At Dyne, I often reference a quote I like from a famous entrepreneur and company builder who said, “If you give yourself 30 days to clean your home, it will take you 30 days. But if you give yourself 3 hours, it will take 3 hours.” In other words, you need to set stretch yet achievable goals for your lofty dreams and build an environment that fosters flawless execution against your plan. For us, every lofty, yet achievable goal and every plan we establish is about never losing sight of our mission to transform patients’ lives.
While we are very focused on the clinic, we are also mindful of our scientists and researchers, who are entrepreneurs at heart, and the essential work they are doing to leverage the full potential of our FORCE™ platform beyond our initial programs. As part of that, it’s important that we set aside even a small amount of time on those “dream big” projects that involve thinking creatively about where we could we go in the future.

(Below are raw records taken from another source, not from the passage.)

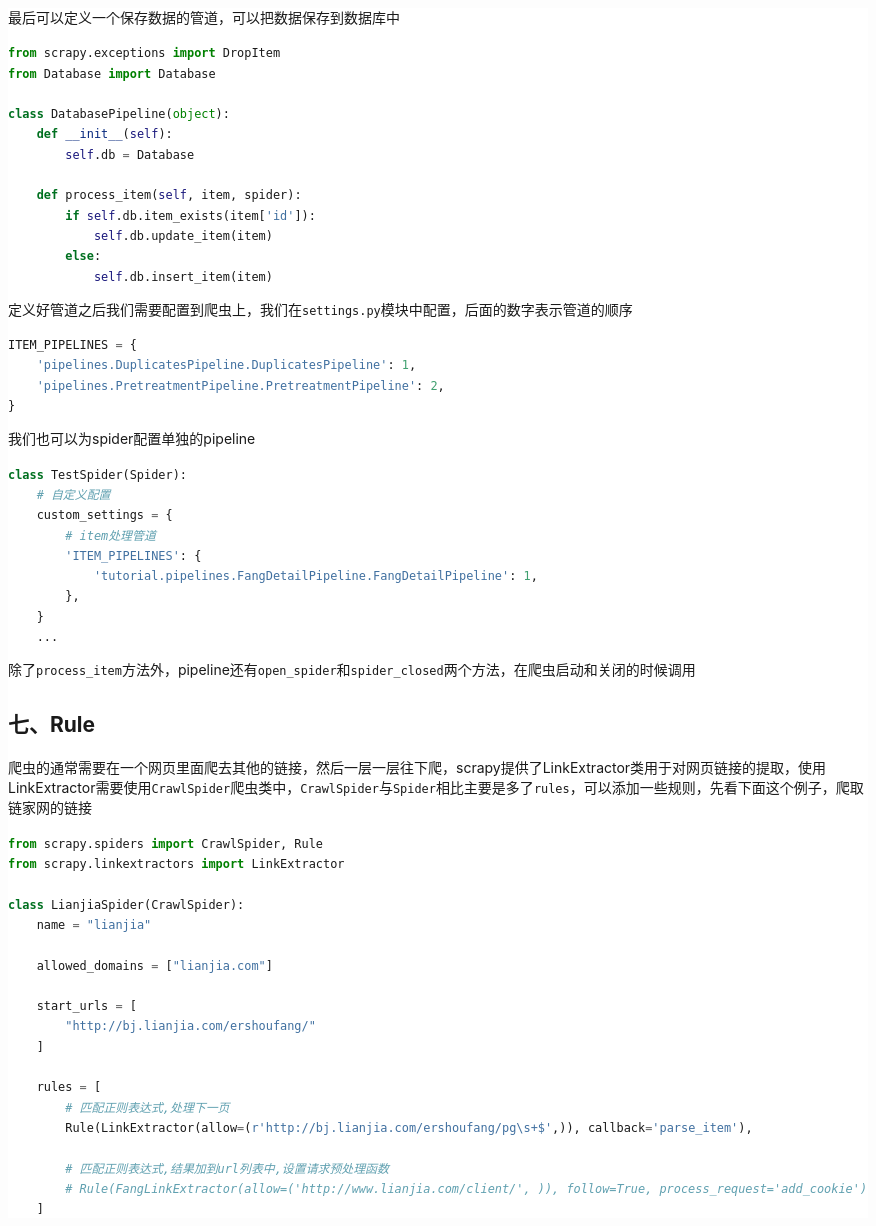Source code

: 最后可以定义一个保存数据的管道，可以把数据保存到数据库中
```python
from scrapy.exceptions import DropItem
from Database import Database

class DatabasePipeline(object):
    def __init__(self):
        self.db = Database

    def process_item(self, item, spider):
        if self.db.item_exists(item['id']):
            self.db.update_item(item)
        else:
            self.db.insert_item(item)
```

定义好管道之后我们需要配置到爬虫上，我们在`settings.py`模块中配置，后面的数字表示管道的顺序
```python
ITEM_PIPELINES = {
    'pipelines.DuplicatesPipeline.DuplicatesPipeline': 1,
    'pipelines.PretreatmentPipeline.PretreatmentPipeline': 2,
}
```

我们也可以为spider配置单独的pipeline
```python
class TestSpider(Spider):
    # 自定义配置
    custom_settings = {
        # item处理管道
        'ITEM_PIPELINES': {
            'tutorial.pipelines.FangDetailPipeline.FangDetailPipeline': 1,
        },
    }
    ...
```

除了`process_item`方法外，pipeline还有`open_spider`和`spider_closed`两个方法，在爬虫启动和关闭的时候调用

## 七、Rule
爬虫的通常需要在一个网页里面爬去其他的链接，然后一层一层往下爬，scrapy提供了LinkExtractor类用于对网页链接的提取，使用LinkExtractor需要使用`CrawlSpider`爬虫类中，`CrawlSpider`与`Spider`相比主要是多了`rules`，可以添加一些规则，先看下面这个例子，爬取链家网的链接

```python
from scrapy.spiders import CrawlSpider, Rule
from scrapy.linkextractors import LinkExtractor

class LianjiaSpider(CrawlSpider):
    name = "lianjia"

    allowed_domains = ["lianjia.com"]

    start_urls = [
        "http://bj.lianjia.com/ershoufang/"
    ]

    rules = [
        # 匹配正则表达式,处理下一页
        Rule(LinkExtractor(allow=(r'http://bj.lianjia.com/ershoufang/pg\s+$',)), callback='parse_item'),

        # 匹配正则表达式,结果加到url列表中,设置请求预处理函数
        # Rule(FangLinkExtractor(allow=('http://www.lianjia.com/client/', )), follow=True, process_request='add_cookie')
    ]

```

Just three years ago we dreamed of transitioning from a research company to a clinical-stage organization and we did it! Dyne 1.0 – chapter complete. What’s next? Dyne 2.0 – delivering meaningful clinical data and the inevitable challenges that come with executing in the clinic. The new chapter we’re embarking on will no doubt present challenges and opportunities, and you can be sure we will have a plan to help us navigate through them.
When I reflect about all the crucial work our Dynamos have achieved especially over the last year, I am filled with a tremendous sense of pride. As I look ahead, I’m confident and resolute as I know Dynamos will continue to dream and win for patients.